# Exercise:
Word for word, set down every line of the entries below from the line with "Best eSIM for Greece" to the line with "photocopy at a", including both, and no other line.

# Supplied data:
────
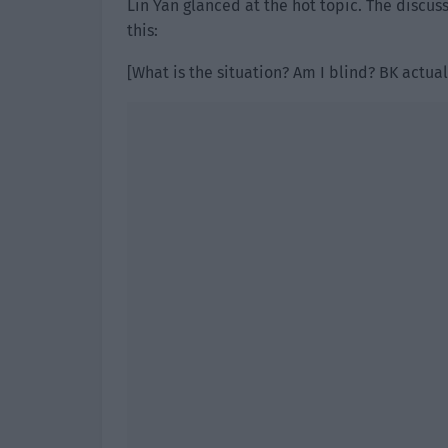
Lin Yan glanced at the hot topic. The discus
this:
[What is the situation? Am I blind? BK actua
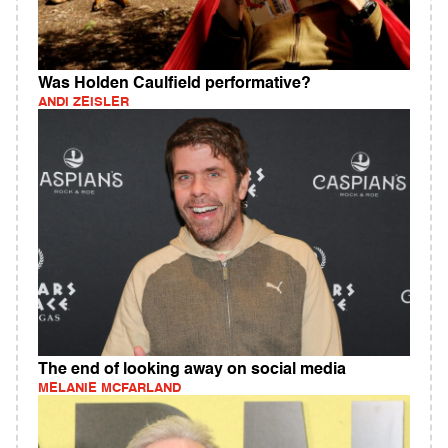
Was Holden Caulfield performative?
ANDI ZEISLER
The end of looking away on social media
MELANIE MCFARLAND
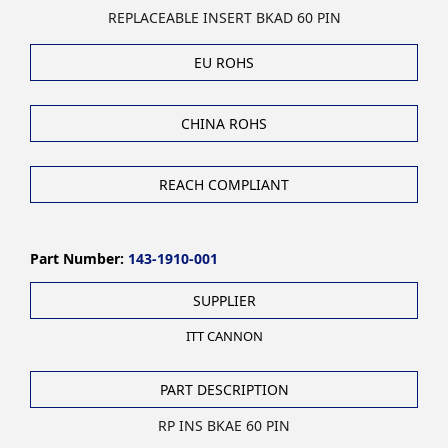
REPLACEABLE INSERT BKAD 60 PIN
EU ROHS
CHINA ROHS
REACH COMPLIANT
Part Number:
143-1910-001
SUPPLIER
ITT CANNON
PART DESCRIPTION
RP INS BKAE 60 PIN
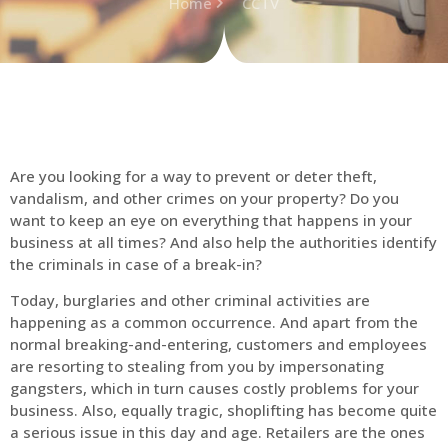
Home
CCTV
Are you looking for a way to prevent or deter theft,
vandalism, and other crimes on your property? Do you
want to keep an eye on everything that happens in your
business at all times? And also help the authorities identify
the criminals in case of a break-in?
Today, burglaries and other criminal activities are
happening as a common occurrence. And apart from the
normal breaking-and-entering, customers and employees
are resorting to stealing from you by impersonating
gangsters, which in turn causes costly problems for your
business. Also, equally tragic, shoplifting has become quite
a serious issue in this day and age. Retailers are the ones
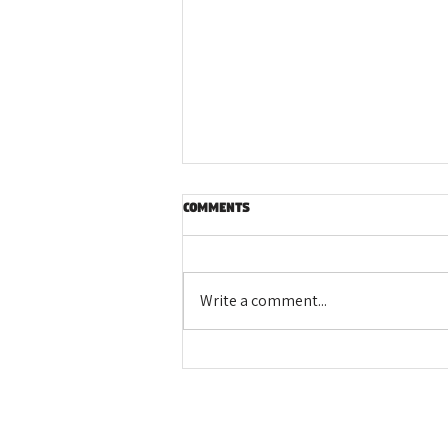
Comments
Write a comment...
LEADAg Alumni: Paving the Way
for the Next Generation in
Agriculture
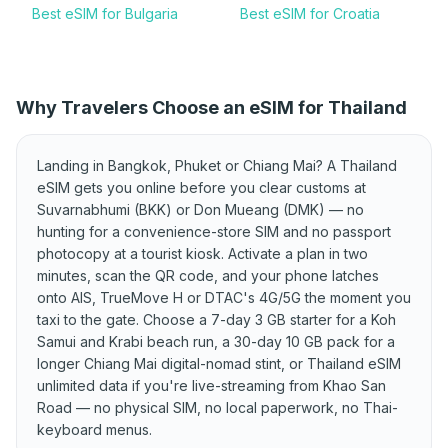
Best eSIM for Bulgaria
Best eSIM for Croatia
Best eSIM for Cyprus
Best eSIM for Czechia
Best eSIM for Denmark
Best eSIM for Estonia
Why Travelers Choose an eSIM for Thailand
Best eSIM for Finland
Best eSIM for France
Best eSIM for Germany
Best eSIM for Greece
Landing in Bangkok, Phuket or Chiang Mai? A Thailand
Best eSIM for Hungary
Best eSIM for Iceland
eSIM gets you online before you clear customs at
Suvarnabhumi (BKK) or Don Mueang (DMK) — no
Best eSIM for Ireland
Best eSIM for Italy
hunting for a convenience-store SIM and no passport
Best eSIM for Kosovo
Best eSIM for Latvia
photocopy at a tourist kiosk. Activate a plan in two
minutes, scan the QR code, and your phone latches
Best eSIM for
Best eSIM for Lithuania
onto AIS, TrueMove H or DTAC's 4G/5G the moment you
Liechtenstein
taxi to the gate. Choose a 7-day 3 GB starter for a Koh
Best eSIM for Luxembourg
Best eSIM for Malta
Samui and Krabi beach run, a 30-day 10 GB pack for a
longer Chiang Mai digital-nomad stint, or Thailand eSIM
Best eSIM for Moldova
Best eSIM for Montenegro
unlimited data if you're live-streaming from Khao San
Best eSIM for Netherlands
Road — no physical SIM, no local paperwork, no Thai-
Best eSIM for North
Macedonia
keyboard menus.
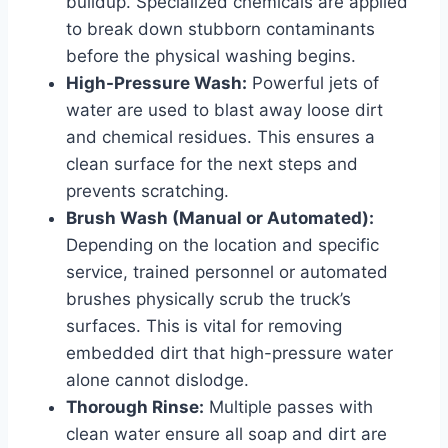
buildup. Specialized chemicals are applied
to break down stubborn contaminants
before the physical washing begins.
High-Pressure Wash:
Powerful jets of
water are used to blast away loose dirt
and chemical residues. This ensures a
clean surface for the next steps and
prevents scratching.
Brush Wash (Manual or Automated):
Depending on the location and specific
service, trained personnel or automated
brushes physically scrub the truck’s
surfaces. This is vital for removing
embedded dirt that high-pressure water
alone cannot dislodge.
Thorough Rinse:
Multiple passes with
clean water ensure all soap and dirt are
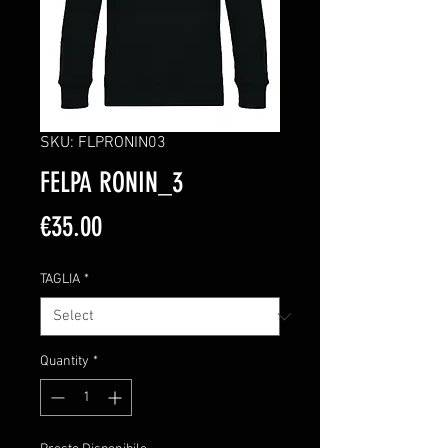
SKU: FLPRONIN03
FELPA RONIN_3
Price
€35.00
TAGLIA
*
Quantity
*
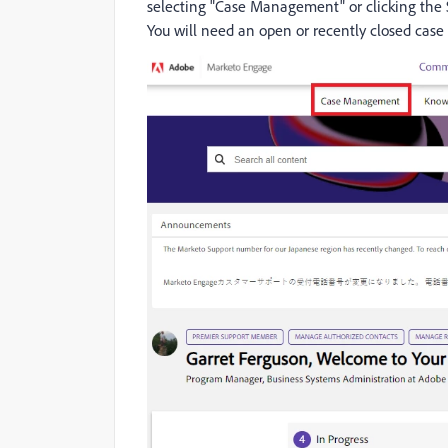
selecting "Case Management" or clicking the
You will need an open or recently closed case 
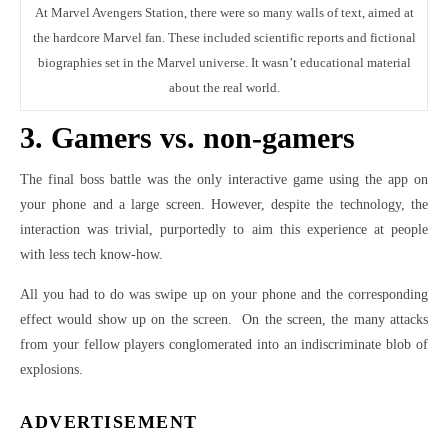
At Marvel Avengers Station, there were so many walls of text, aimed at
the hardcore Marvel fan. These included scientific reports and fictional
biographies set in the Marvel universe. It wasn’t educational material
about the real world.
3. Gamers vs. non-gamers
The final boss battle was the only interactive game using the app on
your phone and a large screen. However, despite the technology, the
interaction was trivial, purportedly to aim this experience at people
with less tech know-how.
All you had to do was swipe up on your phone and the corresponding
effect would show up on the screen. On the screen, the many attacks
from your fellow players conglomerated into an indiscriminate blob of
explosions.
ADVERTISEMENT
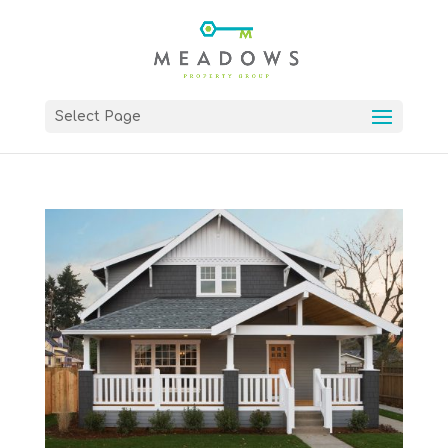
Select Page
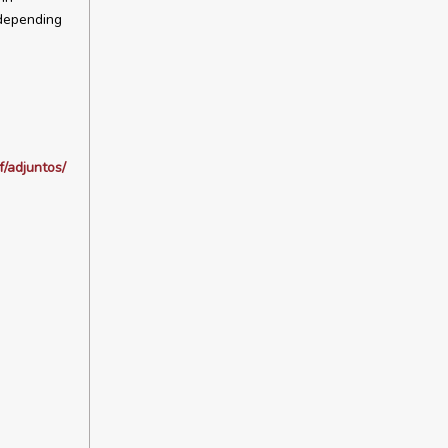
 depending
/adjuntos/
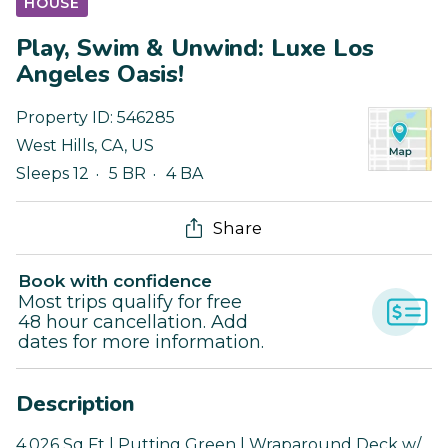
HOUSE
Play, Swim & Unwind: Luxe Los
Angeles Oasis!
Property ID:
546285
West Hills
,
CA
,
US
Sleeps 12
5 BR
4 BA
Share
Book with confidence
Most trips qualify for free
48 hour cancellation. Add
dates for more information.
Description
4,026 Sq Ft | Putting Green | Wraparound Deck w/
────
# Result of this task:
Best eSIM for Greece
Landing in Bangkok, Phuket or Chiang Mai? A Thailand
Best eSIM for Hungary
Best eSIM for Iceland
eSIM gets you online before you clear customs at
Suvarnabhumi (BKK) or Don Mueang (DMK) — no
Best eSIM for Ireland
Best eSIM for Italy
hunting for a convenience-store SIM and no passport
Best eSIM for Kosovo
Best eSIM for Latvia
photocopy at a tourist kiosk. Activate a plan in two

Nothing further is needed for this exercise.